Paper 1: Algeria’s Path to Political Reforms: Dodging the Arab Spring
Dr Yahia Zoubir, Professor of International Studies and International Management and Director of Research in Geopolitics, Euromed Management, Marseille (co-authored with Dr Ahmed Aghrout)

Following the uprising in Tunisia in December 2010 media attention focused on Algeria, which, pundits believed, was to undergo a mass upheaval to bring down the government. This forecast was prompted by the food riots that occurred throughout Algeria in early January 2011 and, until now, Algeria has witnessed social unrest with strikes hitting almost all sectors of the economy. The government has reacted to the Arab spring by lifting the state of emergency in place since 1992. It also announced major reforms which have yet to be implemented. There are many factors that prevent Algerians from rising up against the authorities, primarily the bloody decade of the 1990s which resulted from the botched democratization initiated following the tragic 1988 uprising. However, the authorities are wrong in assuming that the factors that prevented a major uprising so far will thwart forever a social explosion similar to what happened elsewhere in the region.

Paper 2: Stable Instability: How sustainable is the status quo in Algeria?
Dr Hakim Darbouche, Research Fellow, Oxford Institute for Energy Studies

Algeria is so far the only country in North Africa not to have experienced sustained mass protests calling for political change. The government in Algiers has by no means remained indifferent to the groundbreaking events in neighbouring countries, but it is responding to this sweeping wave of change at its own pace. This paper argues that, despite its apparent stability, the Algerian polity suffers from underlying currents of instability that risk undermining the long-term sustainability of the state. It identifies the failure of the country’s political and economic transitions and its implications as the most serious challenge confronting the Algerian state today. Unless a) the process of democratic transition that was initiated in 1989 is refined and put back on track, leading to the advent and consolidation of the rule of law, popular enfranchisement and total civilian control of the military; and b) the efforts to diversify the economy away from hydrocarbons are intensified and made more coherent, Algeria will remain susceptible to future instability.

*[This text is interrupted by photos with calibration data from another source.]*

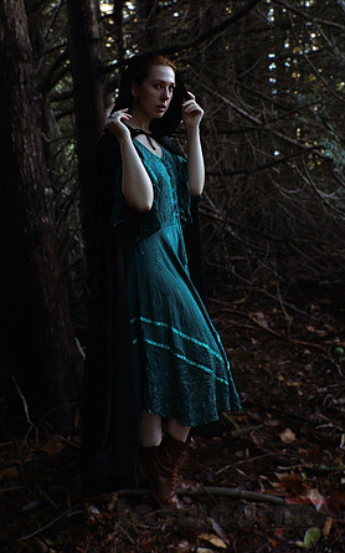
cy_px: 277
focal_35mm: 37
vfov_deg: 52.8
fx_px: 557
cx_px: 168
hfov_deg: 34.4
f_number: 5
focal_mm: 24
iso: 400
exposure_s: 1/60
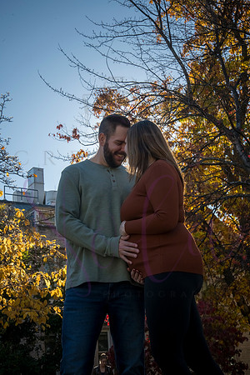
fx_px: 646
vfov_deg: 32.4
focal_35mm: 62
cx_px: 125
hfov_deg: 21.9
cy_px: 188
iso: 640
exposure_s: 1/160
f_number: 20
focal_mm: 62
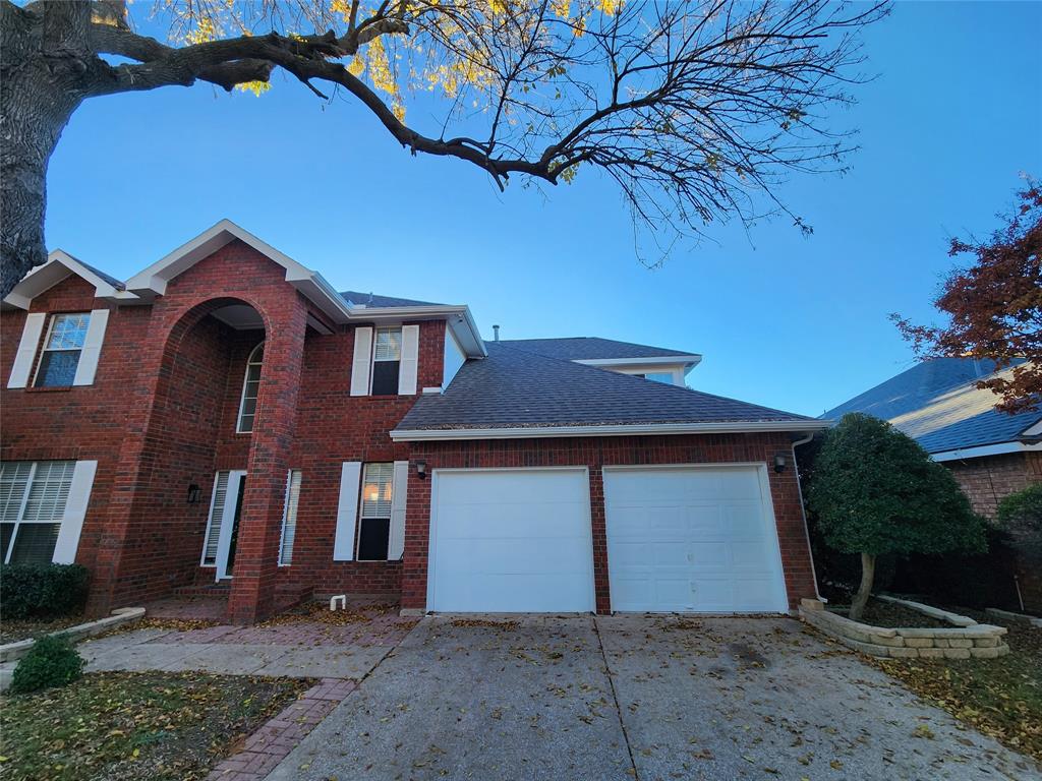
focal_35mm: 13
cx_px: 521
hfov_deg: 106.2
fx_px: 391
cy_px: 390
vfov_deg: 89.9
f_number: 2.2
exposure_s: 1/332
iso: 50
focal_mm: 2.2
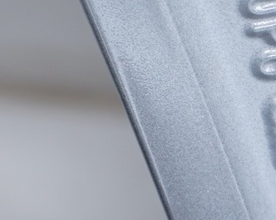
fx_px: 2081
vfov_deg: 5.9
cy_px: -254
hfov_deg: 7.5
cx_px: -138
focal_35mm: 255
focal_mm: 47
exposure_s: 1/125
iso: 250
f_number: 5.6
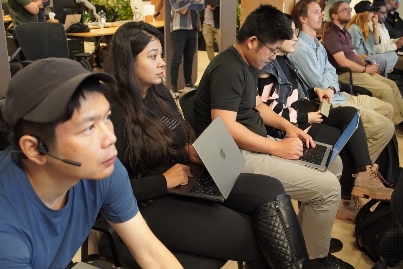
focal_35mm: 36
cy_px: 135
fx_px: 397
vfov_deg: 37.3
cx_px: 205
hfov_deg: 53.8
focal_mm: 23
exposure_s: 1/160
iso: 5000
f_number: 4
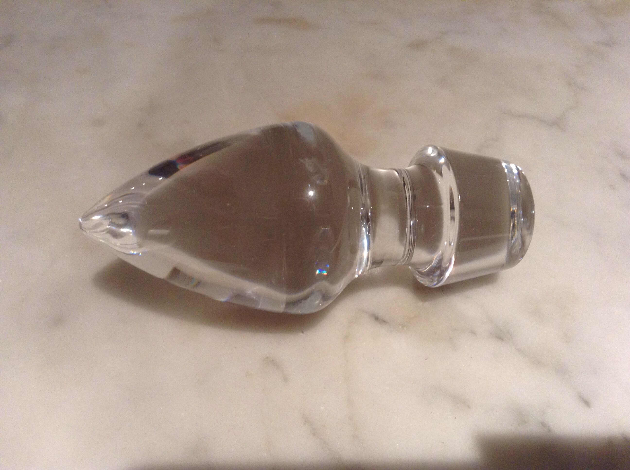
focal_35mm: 33
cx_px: 315
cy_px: 235
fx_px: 600
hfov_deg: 55.4
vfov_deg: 42.8
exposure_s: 1/24
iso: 125
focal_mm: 3.3
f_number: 2.4
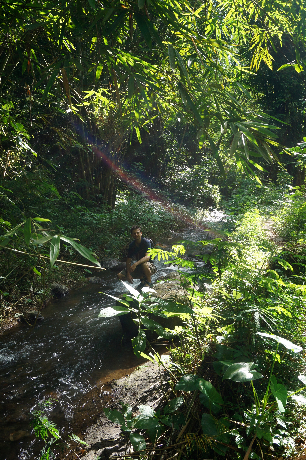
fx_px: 479
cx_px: 153
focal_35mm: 38
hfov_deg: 35.4
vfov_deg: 51.3
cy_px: 230
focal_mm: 25
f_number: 9
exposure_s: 1/80
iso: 200
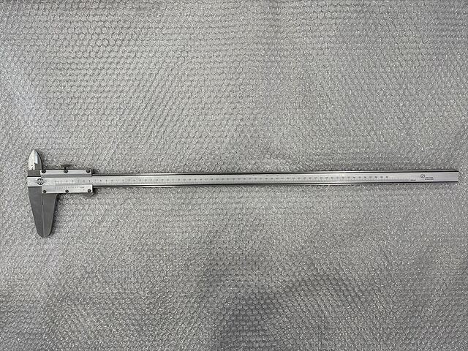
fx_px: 352
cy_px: 176
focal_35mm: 26
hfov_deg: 67.3
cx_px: 234
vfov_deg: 53.1
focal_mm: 5.1
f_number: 1.6
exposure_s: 1/121
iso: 64
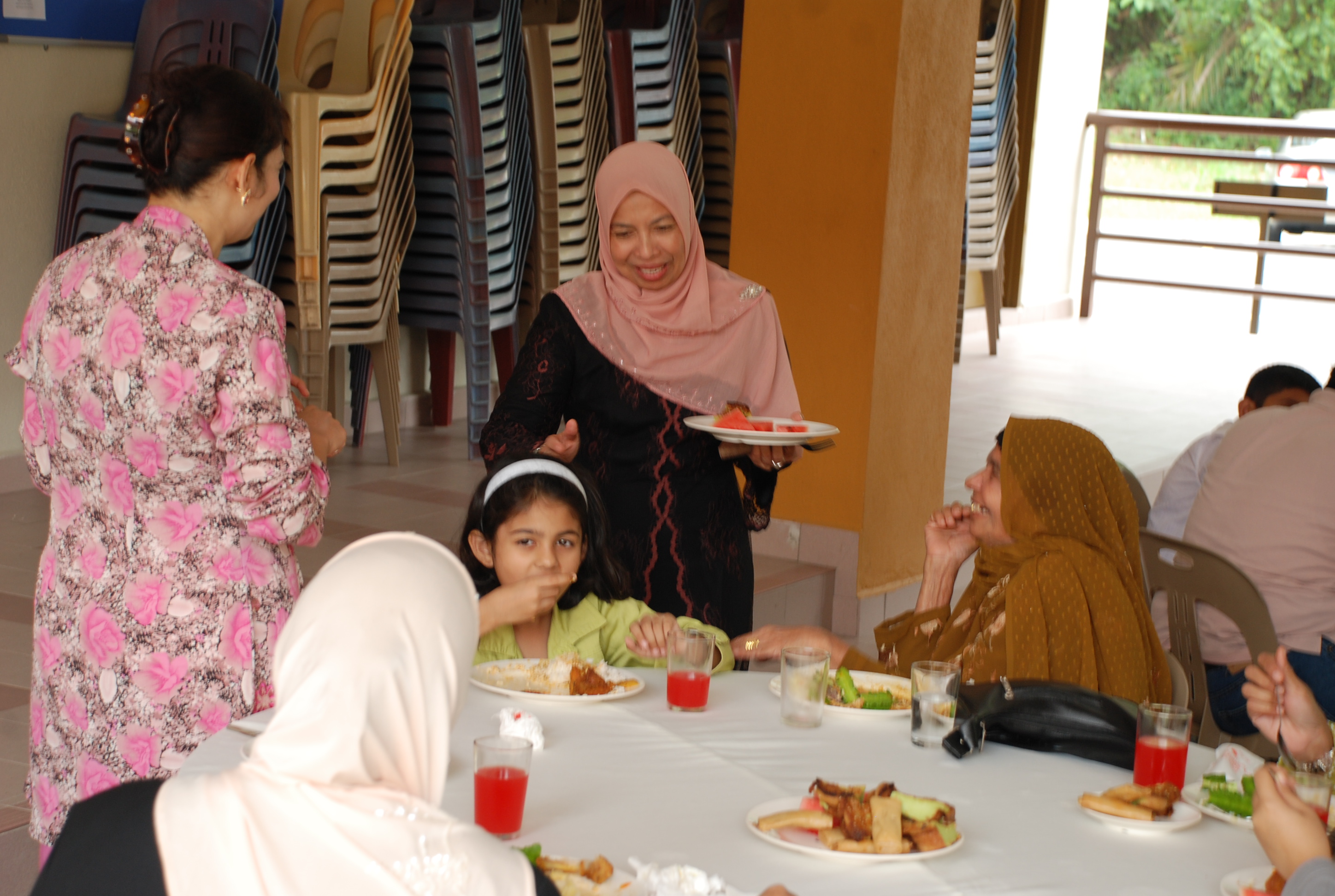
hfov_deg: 26.9
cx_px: 668
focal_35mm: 75
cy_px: 448
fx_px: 2787
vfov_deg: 18.3
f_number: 5
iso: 200
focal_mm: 50
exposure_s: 1/30
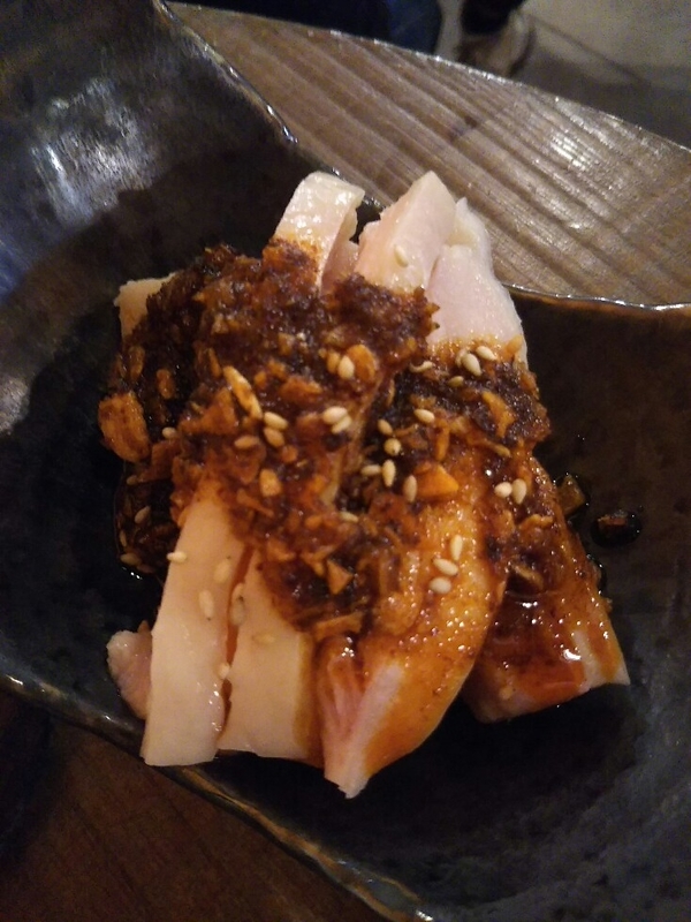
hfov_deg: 46.8
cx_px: 346
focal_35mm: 30
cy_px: 461
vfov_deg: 60.0
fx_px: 798
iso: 500
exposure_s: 1/20
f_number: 2.2
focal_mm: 4
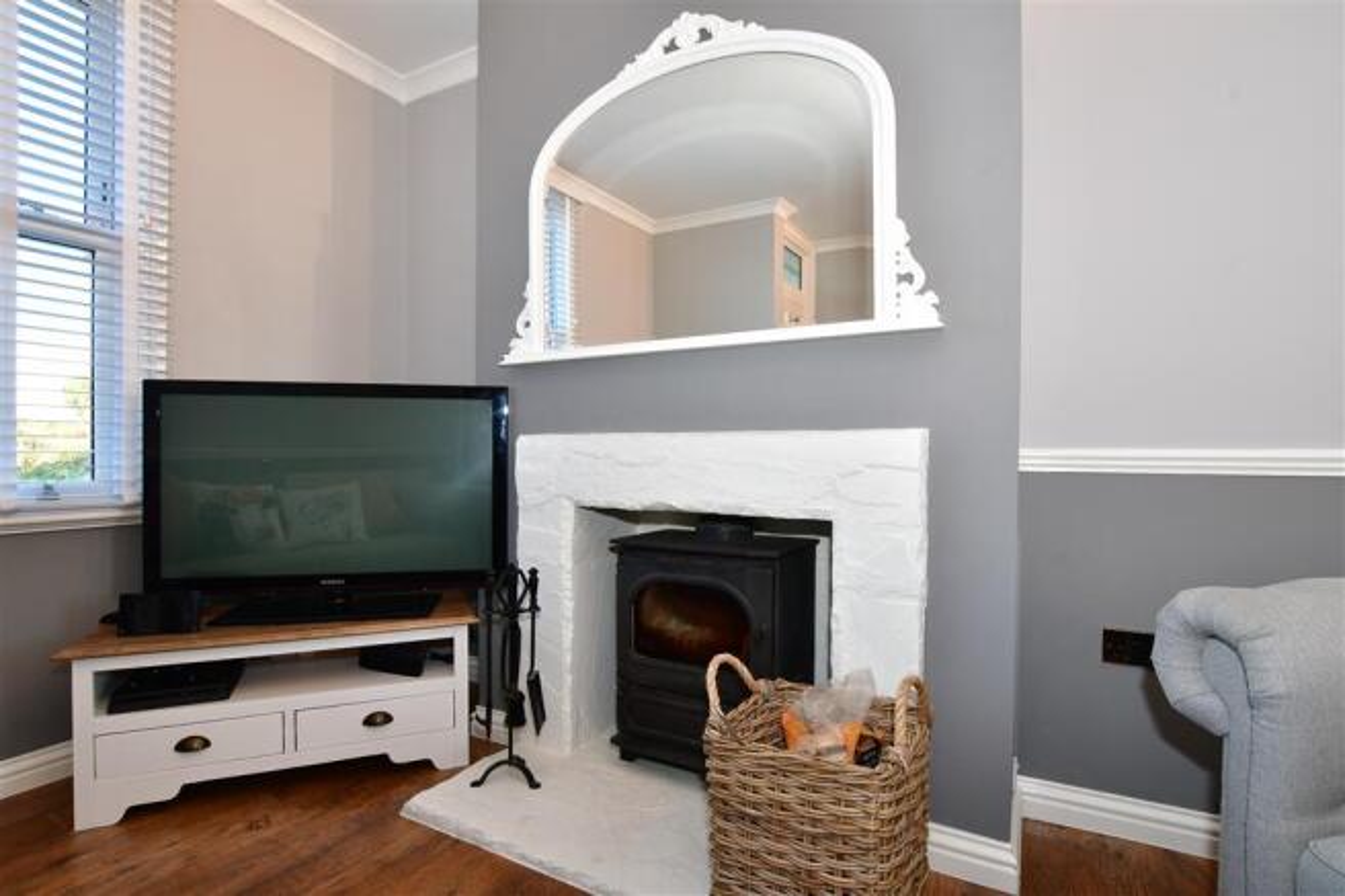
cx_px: 672
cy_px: 448
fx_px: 560
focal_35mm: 15
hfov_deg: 100.4
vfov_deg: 77.3
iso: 200
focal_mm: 10
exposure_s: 1/13
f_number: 8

Paper 3Algeria and its Neighbours: A Comparative Perspective
Dr Claire Spencer, Head, Middle East and North Africa Programme, Chatham House

In 2011, Algeria looked increasingly out of step with the political changes affecting the rest of North Africa. This paper will examine the impacts that recent steps towards democracy in Tunisia, the constitutional revision and subsequent elections in Morocco and the overthrow of Muammar Qaddafi in Libya have had on the continuing ability of the Algerian political system to adapt to rapid change in its immediate environment. Algerian diplomacy has been depicted as reactive and wrong-footed by events in Libya and the rest of the Maghreb, and muted towards the wider Middle East (Syria, Bahrain, Yemen etc). Will the examples of successful elections and reforms elsewhere in North Africa provoke new demands for generational change and representation? Or will appeals to the “Algerian exception” (l’exception algérienne) continue to contain and divide popular demands as in 2011?

These are abridged versions of the abstracts submitted by  the presenters.